As exportações brasileiras de carne bovina totalizaram 267.319 mil toneladas em fevereiro de 2026, com receita de US$ 1,44 bilhão, segundo dados da Secretaria de Comércio Exterior (Secex) compilados pela Associação Brasileira das Indústrias Exportadoras de Carnes (ABIEC).
Na comparação com fevereiro de 2025, o resultado representa crescimento de 21,6% no volume embarcado e de 38,2% na receita, refletindo a ampliação da demanda internacional pela proteína brasileira. O desempenho também supera levemente o registrado em janeiro de 2026, quando as exportações somaram US$ 1,404 bilhão e 264 mil toneladas, consolidando o melhor resultado já registrado para um mês de fevereiro na série histórica.

No acumulado de janeiro e fevereiro de 2026, as exportações brasileiras de carne bovina alcançaram 531.298 toneladas, com receita de US$ 2,84 bilhões, avanço de 23,8% em volume e 39,2% em valor em relação ao mesmo período do ano passado.

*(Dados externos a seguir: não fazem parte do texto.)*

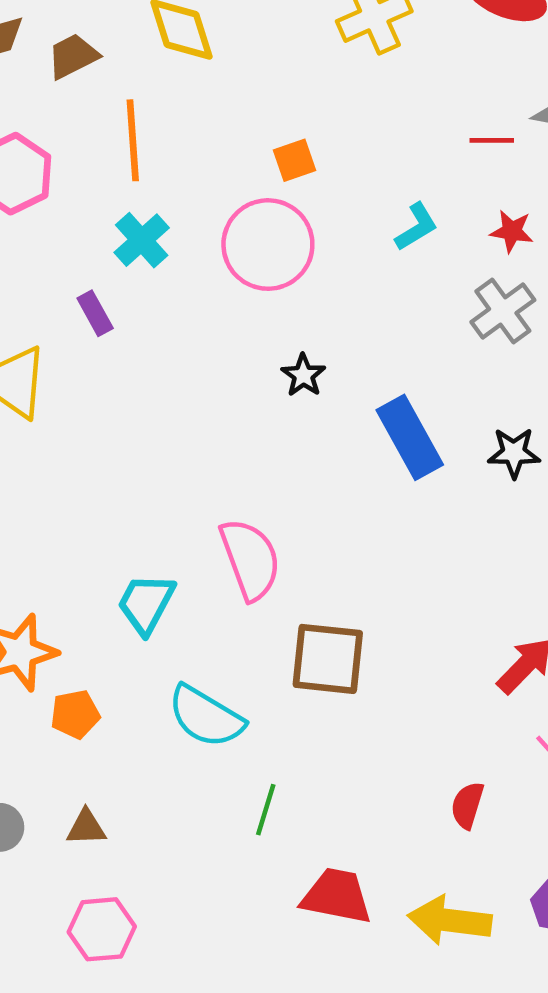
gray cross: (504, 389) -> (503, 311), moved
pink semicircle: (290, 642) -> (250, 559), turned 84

A carne bovina in natura segue como principal produto exportado, com 235.890 toneladas embarcadas em fevereiro, o equivalente a 88,2% do volume total exportado e 92,2% da receita obtida no mês.
Entre os destinos, a China permanece como principal mercado, com 106.702 toneladas importadas em fevereiro, seguida pelos Estados Unidos, com 39.440 toneladas, além de Rússia (15.762 t), Chile (13.857 t) e União Europeia (9.084 t) entre os principais compradores da carne bovina brasileira.

Foto: Divulgação/Porto de Santos
Entre os mercados relevantes, Rússia, México e Chile apresentaram crescimento expressivo nas compras em relação ao mês anterior, com altas de 111,6%, 132% e 37,6%, respectivamente, enquanto as exportações para a União Europeia avançaram 21,2% no período.
Para o presidente da ABIEC, Roberto Perosa, os números reforçam a presença da carne bovina brasileira no comércio internacional. “O Brasil segue ampliando sua presença nos mercados internacionais com regularidade de oferta, qualidade do produto e diversificação de destinos, fatores que sustentam o crescimento das exportações de carne bovina”, conclui.